I am not able to fully understand the nature of dereferencing operator. Does dereferencing is just an alias of the pointed variable or it fetches the value of the variable.

We know that for constant doing &constant is invalid as a constant does not have its own memory.
Now suppose we have something like this-


int i=5;

int *ptr=&i;

And then if we do &(*ptr) then how it will happen on lower level?

There are two three things in my mind let me take you to the all.

Case 1: I read that *ptr gives the value at that memory location so by this in mind &(*ptr) will evaluate to &5 but this will give an error as 5 is a constant.

Case 2: That *ptr is just an alias for the variable 'i' then &(*ptr) will become &i and this looks fine by me.

Case 3: What I was told that & and * cancels each other out in the expression &(*ptr) but I am not able to get it. How they cancels each other out?

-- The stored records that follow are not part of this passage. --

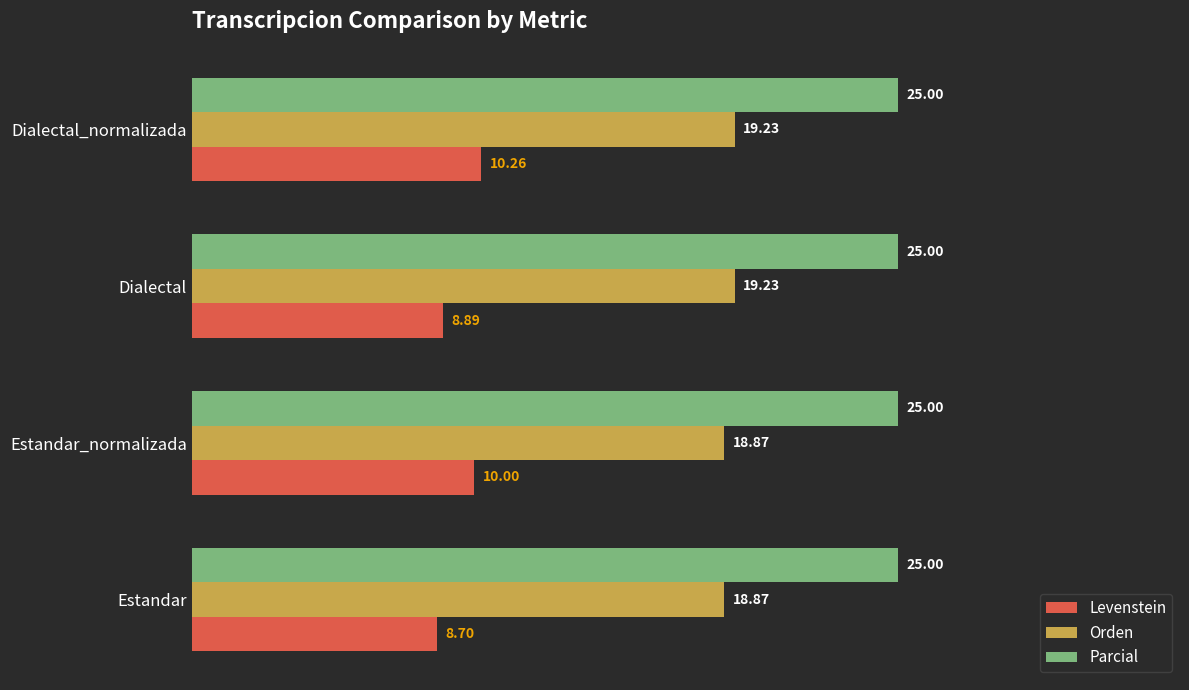

What is the spread (max minus min) of values at Dialectal_normalizada?

14.7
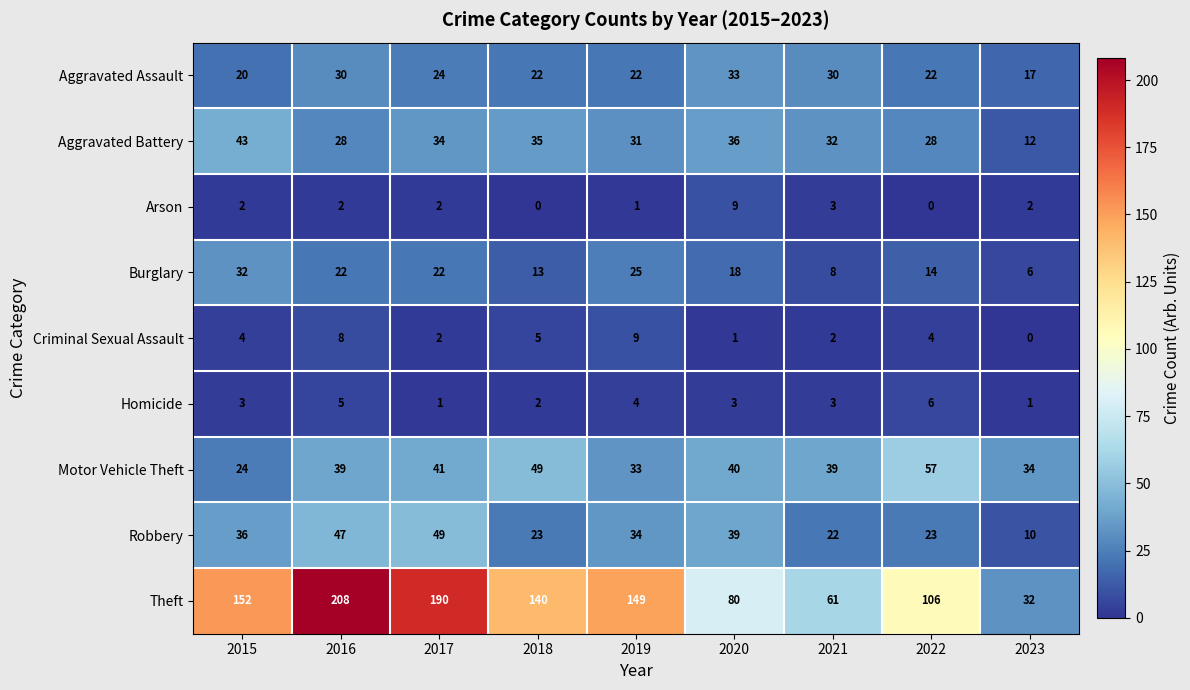

Which series has the largest range (max minus min)?

Theft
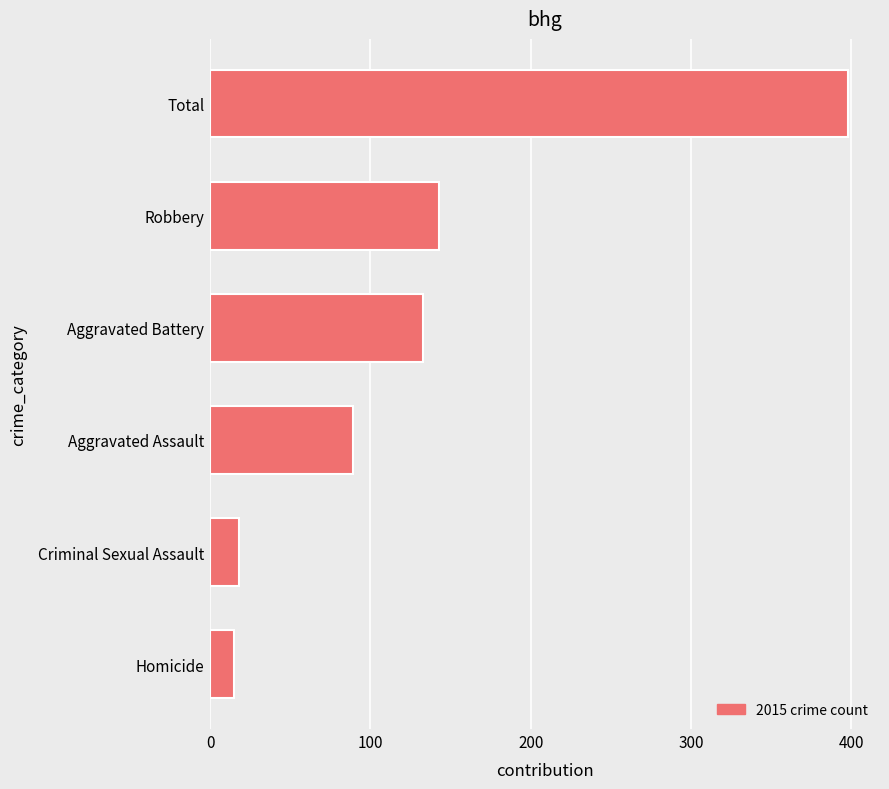

Which category has the highest value across all series?

Total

CodePudding user response:

In the C standard :

A.7.4.3 Indirection Operator The unary * operator denotes indirection, and returns the object or function to which its operand points. It is an lvalue if the operand is a pointer to an object of arithmetic, structure, union, or pointer type. If the type of the expression is ``pointer to T,'' the type of the result is T.

So, *ptr will return an lvalue and not the value stored in i (So, saying it returns an alias is right). The & operator can be used on this lvalue and you get the same result as &i on using &(*ptr).

So, it is case 2

And, for saying that & and * cancel each other out, as we see above, &(*ptr) will evaluate to the same result as &i which is the same as just ptr. So, in the end result, you can say, they cancelled each other. But, unless the compiler decides to do some optimizations and remove the & and *, first the *ptr gets evaluated and then the & operates on that result.

CodePudding user response:

It literally does the 2nd case. As a pointer points to a local stack variable the &(*ptr) will get it's address.

The constant variables does have their memory in the same way as as non-constants. But if it doesn't manipulated with their memory address in such a way, the optimizer may carve it out and put constant values just-in-place.